The loop in this program unexpectedly fails to terminate. When I test with inputs t=4 and s="qi", the value of t that gets printed when the program runs is 0 rather than the expected value 4. What's going wrong?

#include<stdio.h>

int main()
{
    int t,flag=0;
    char s[2];
    scanf("%d ",&t);
    while(t)
    {
        scanf("%s",s);
        if(s[1]=='i')
        {
            if(flag==0)
                flag=1;
            else
                flag=0;
        }
        else if(s[1]=='b')
        {

        }
        else if(s[1]=='r')
        {

        }
        printf("%d\n",t);
        t=t-1;
    }
}

Answer 1

The problem is that you are overwritting memory beyond array char s[2]; When you enter "qi" with scanf then there is stored three characters that is the terminating zero is appended to characters "qi". This terminating zero overwrites memory occupied by t. Enlarge array s at least as

char s[3].

Also it would be better to use a for loop then the while loop in this case

for ( ; t; --t )

because it is difficult to see that t is changed at the end of the while loop.

Answer 2

Array s has the size of 2. This means it can hold only one character.
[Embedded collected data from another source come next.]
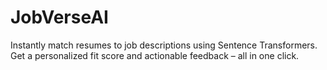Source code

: # JobVerseAI
Instantly match resumes to job descriptions using Sentence Transformers. Get a personalized fit score and actionable feedback – all in one click.
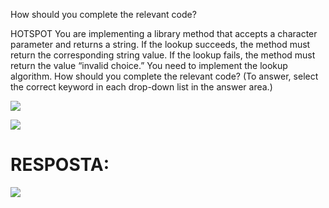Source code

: ﻿How should you complete the relevant code?

HOTSPOT
You are implementing a library method that accepts a character parameter and returns a
string.
If the lookup succeeds, the method must return the corresponding string value. If the lookup
fails, the method must return the value “invalid choice.”
You need to implement the lookup algorithm.
How should you complete the relevant code? (To answer, select the correct keyword in each
drop-down list in the answer area.)

![](https://cdn.briefmenow.org/wp-content/uploads/70-483-v2/24.jpg)

![](https://cdn.briefmenow.org/wp-content/uploads/70-483-v2/25.jpg)


# RESPOSTA:

![](https://cdn.briefmenow.org/wp-content/uploads/70-483-v2/26.jpg)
You input two characters, "qi", and the null terminator is written in adjacent memory, overwriting whatever is there.

This will cause undefined behaviour. You got unlucky and apparently overwritten the first byte of variable t, which will set it to 0( in your case ) on a little endian machine.

The solution is to enlarge the string to at least 3 elements, and restrict the input in scanf() to a maximum of two characters.

Answer 3

One obvious syntactical error I noticed was:

printf("%d\n");

should be

printf("%d\n",t);

Since I Suppose you Wish to print the value of t at every iteration.

Answer 4

Since your character array is of size 2 and your input string "qi" will need 3 characters including a null, which causes overflow. Due to this your program terminates abruptly.